I don't see much of an issue with using public wifi so long as you know whatever you're doing that is important/sensitive is encrypted. I don't use any public wifi any more than absolutely required, but otherwise almost every *responsible* website or service uses tls for https traffic today anyways, or as stated - you use a vpn to ensure no one locally at least is sniffing your wifi session. If your websites or services aren't using https, you shouldn't use them, as even a vpn has to egress to regularly internet somewhere that has a government (or other) black box sniffing it too.
I agree, it would be nice if there were a better method of getting public users encrypted, but without some unique key exchange per user, or at very least a white-list method (remember the wps buttons that generated a weak numerical pin?) to make strong, or at least random, it'll remain weak at best, and probably eventually exploitable.
A hardware solution is a non-starter though. Where does a phone or tablet have a usb slot to get on? Certainly whoever made it wouldn't support linux, or a foss solution as it doesn't incentivise anyone to produce said hardware. Hand out yubikeys, but client software and use is still problematic even with u2f per os for something like wifi use.
If you did hardware, I'd imagine nfc-based for mobiles, make them come up and swipe a token to get the pass of the day to get on, and it changes every day. PC's you just rotate a common key to give to customers every day and print/display for users inside the establishment every day. Even just use a one-time token generator with a numeric key held by *someone(s)*. I've seen medical offices handling guest wifi by changing keys daily for at least any guest ssid and just printing the daily guest wifi inside reception, which keeps persistent users from access outside the establishment doing probably nothing good.
This can be done with any enterprise-ish wifi solution that supports Private-PSK functions, or many-to-one passwords for the same ssid. Aerohive, Cisco, Juniper/Mist, Aruba, etc all tend to do this, leverage otp generation via Duo, Google Authenticator, or other "app".

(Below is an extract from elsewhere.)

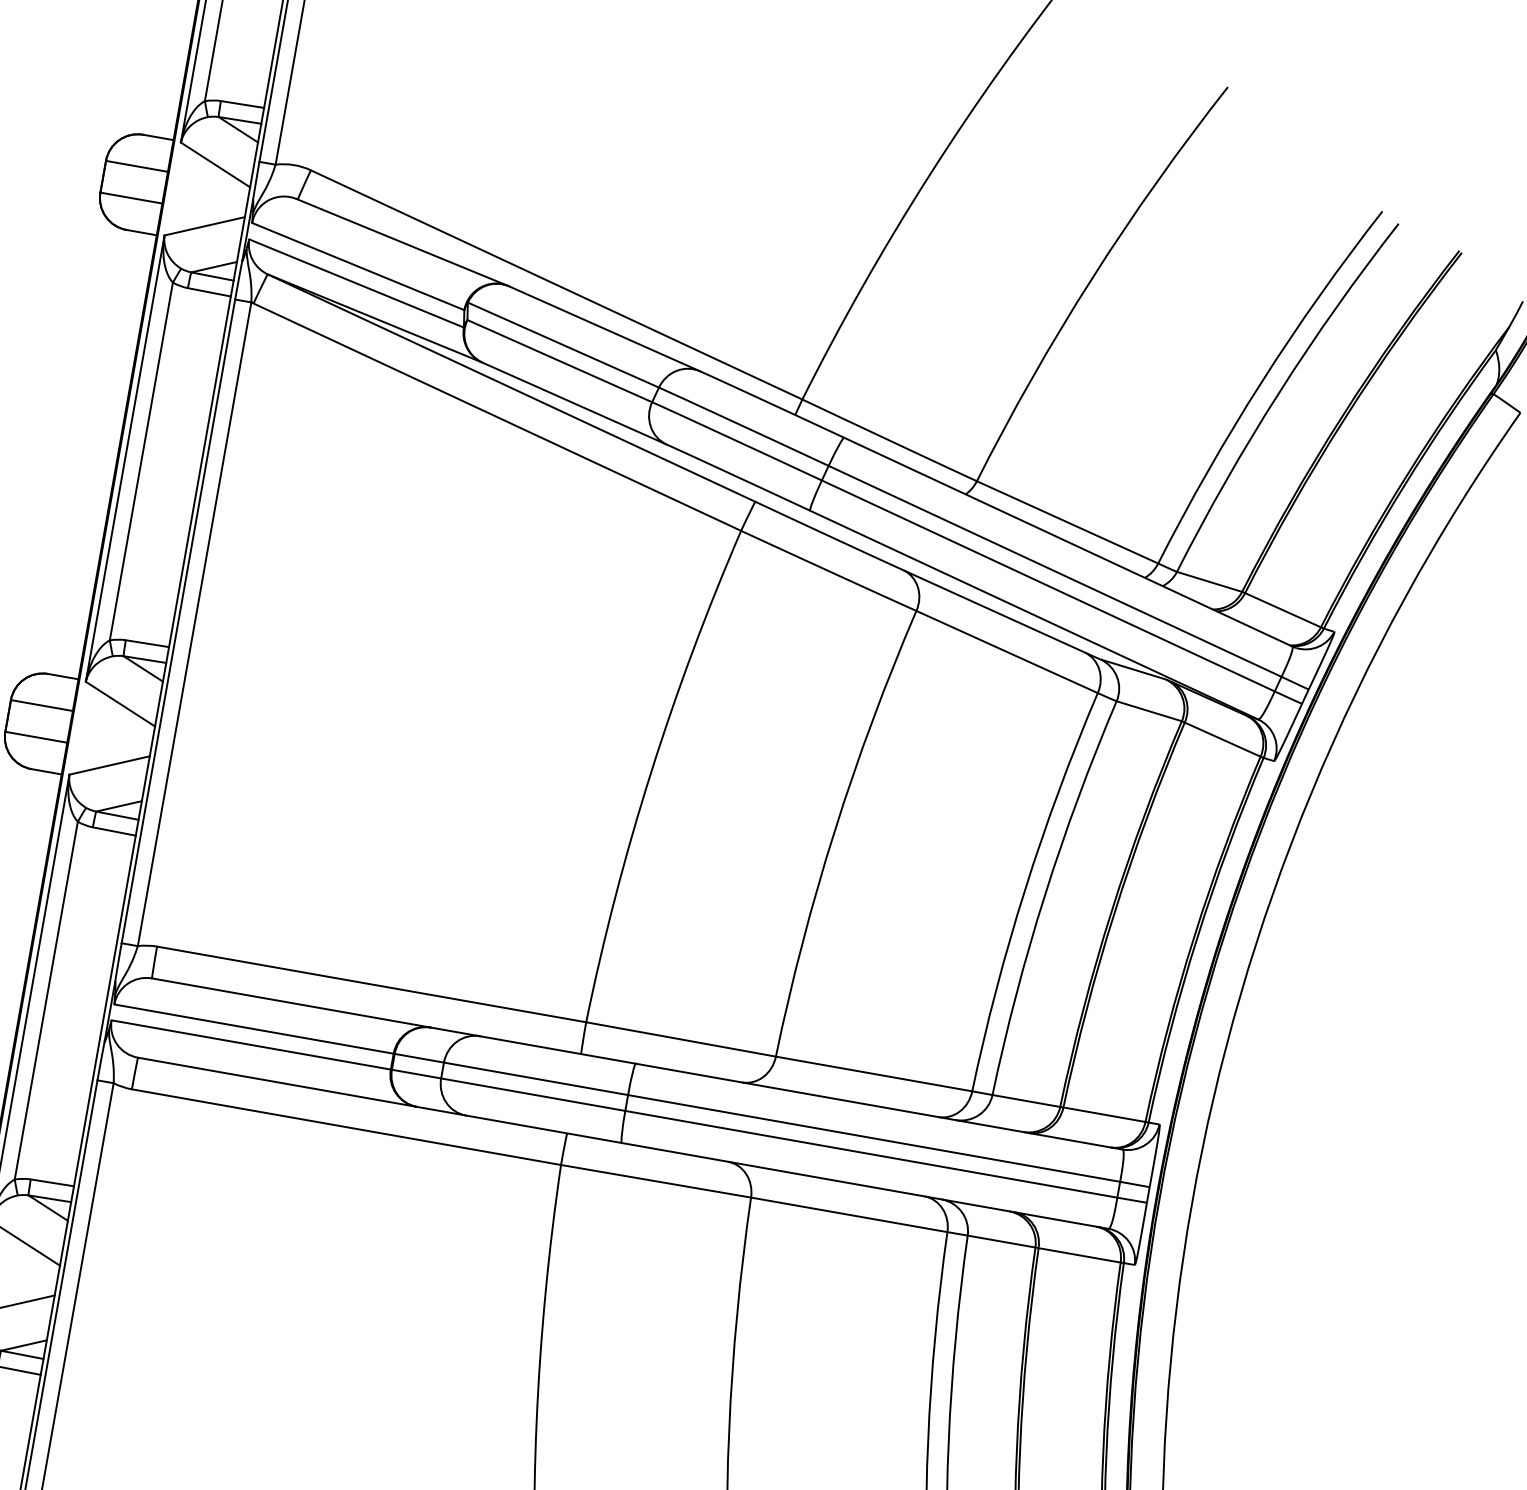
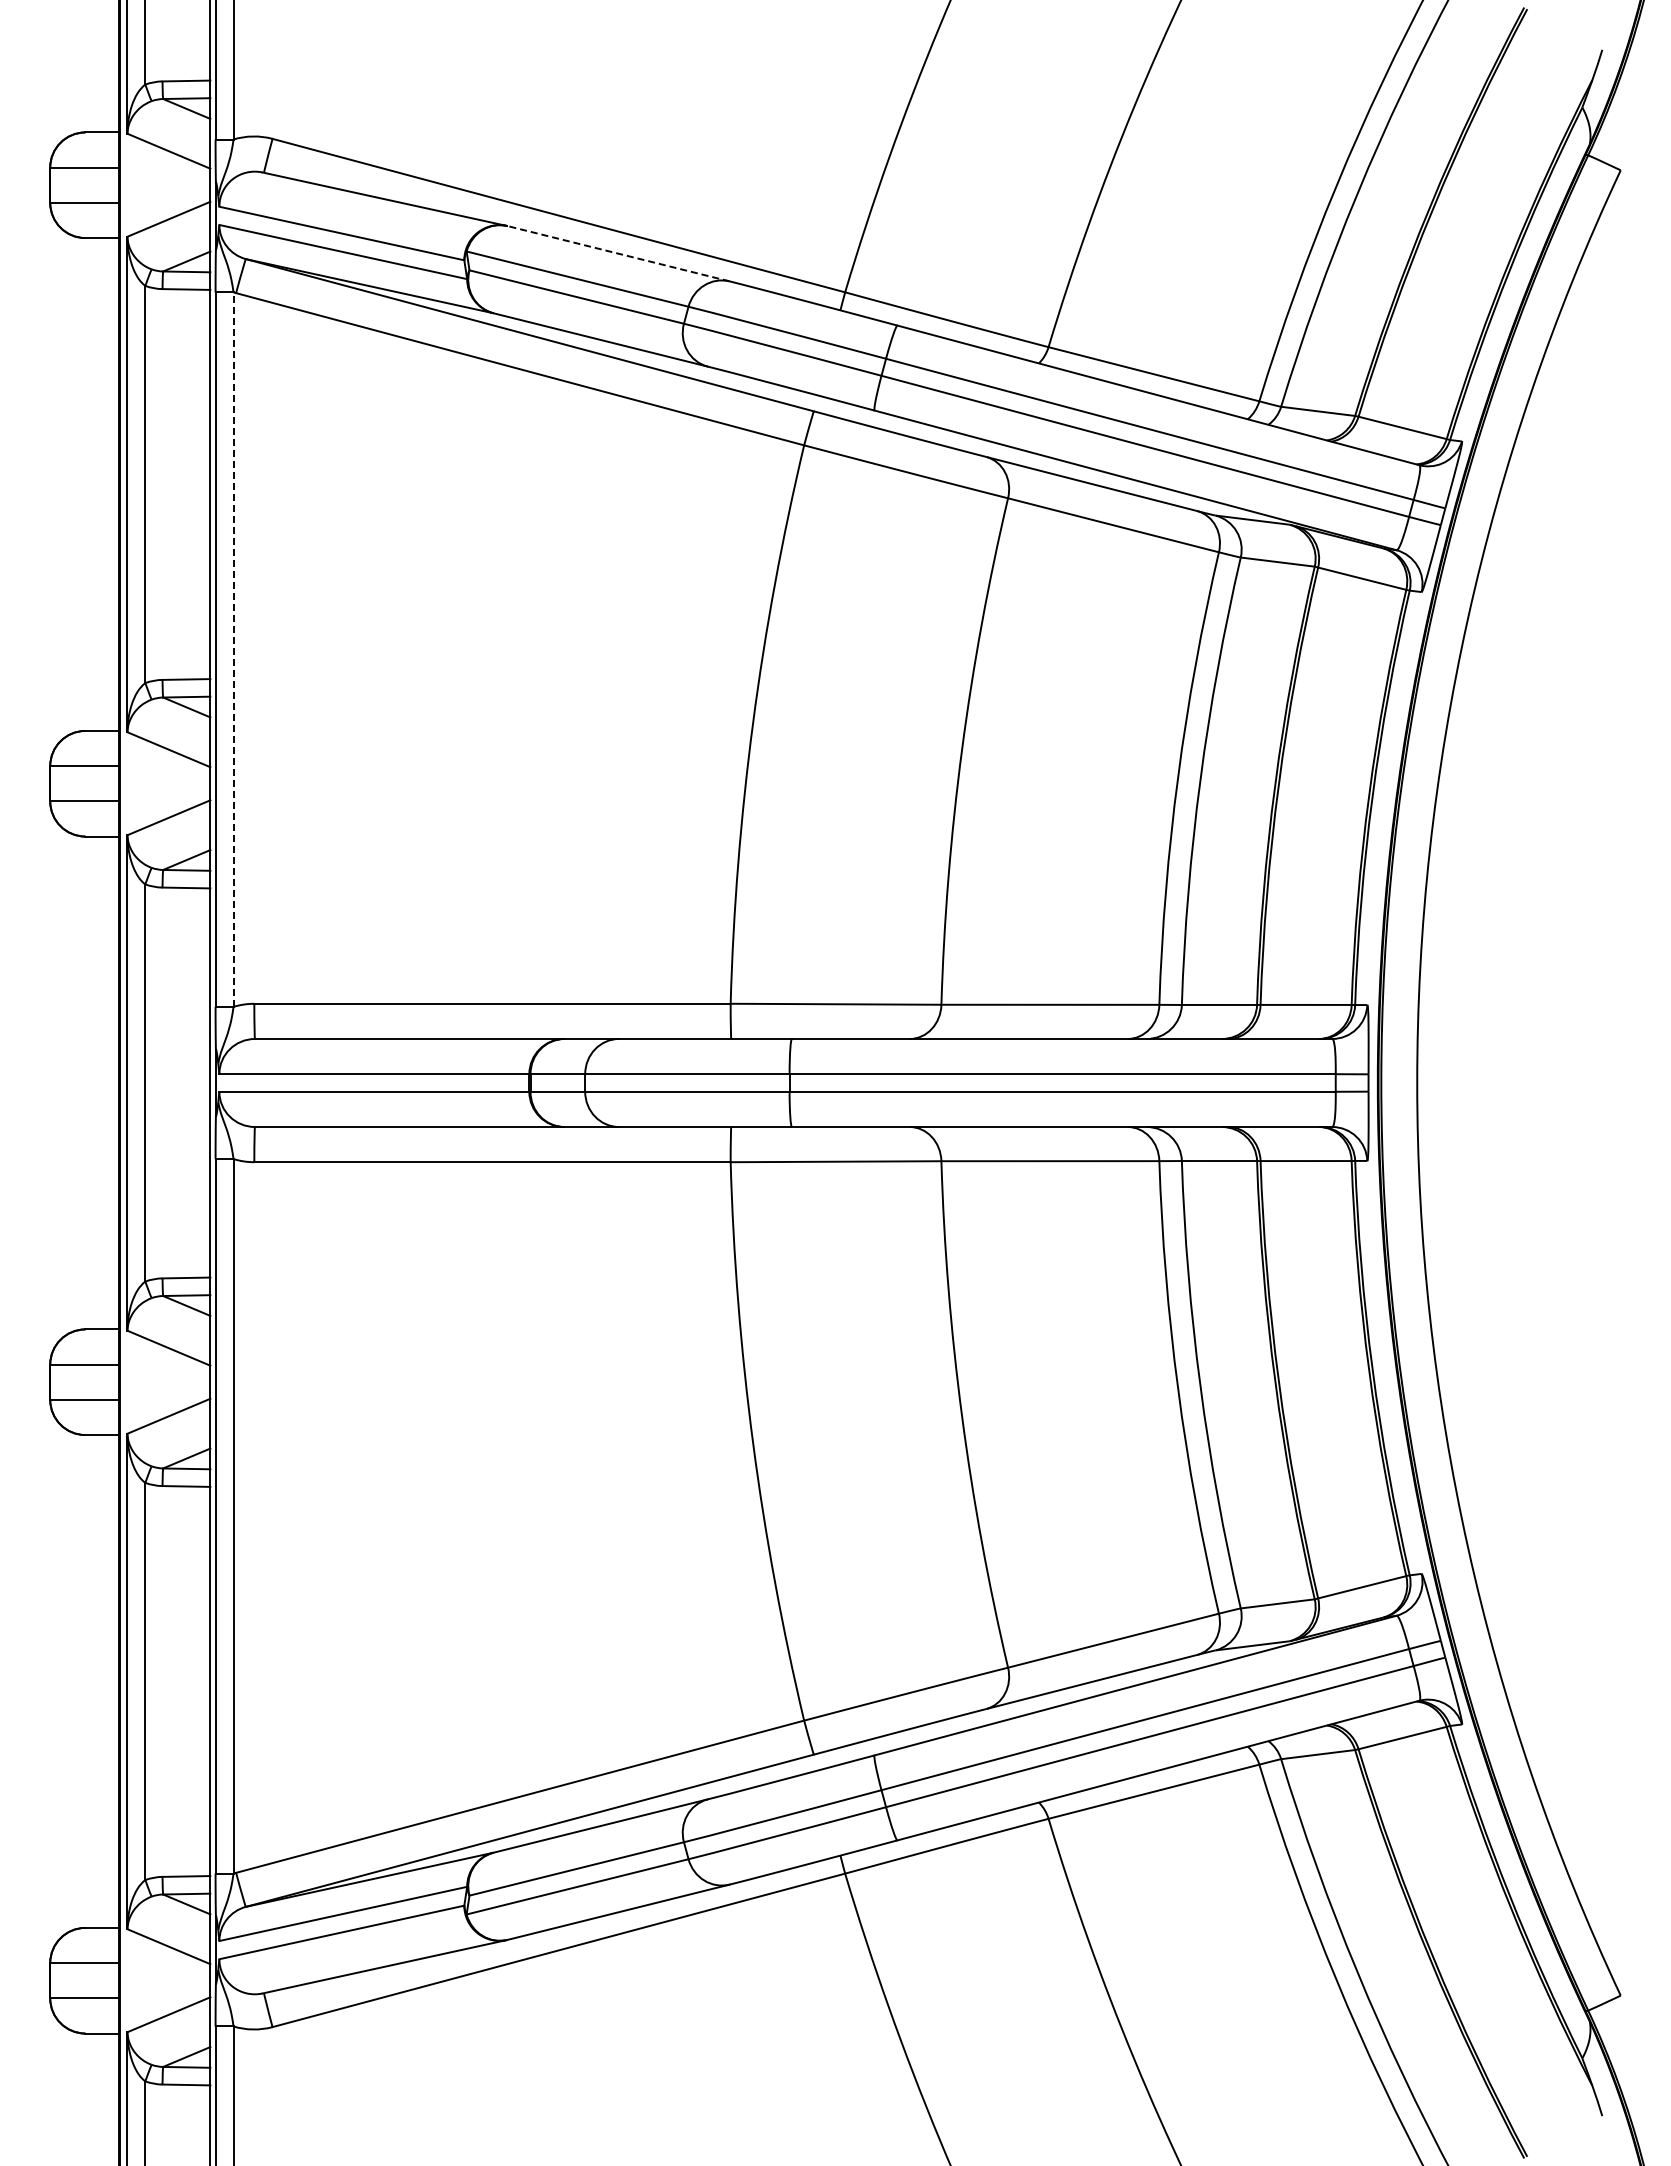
line: (604, 328) -> (618, 253), solid -> dashed
line: (194, 624) -> (233, 649), solid -> dashed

Even once encrypted, do you still trust the internet source though, that their router isn't infected from running a 10yr old firmware? You shouldn't, again vpn, or at least ensuring who you're accessing is using tls, and you trust their cert.
Interestingly enough being in Santa Monica CA on business. their public library gets swarmed daily with homeless that really love their free public wifi there (seems even homeless all have cell phones these days), that I can only imagine the cesspool of devices there that could be hijacked/man-in-the-middle'd easily on non-encrypted wifi. Even just build a fake public access ap to mitm, then infect... Being that I'm there doing work *for* the city, it's something I have mentioned to folks as a problem.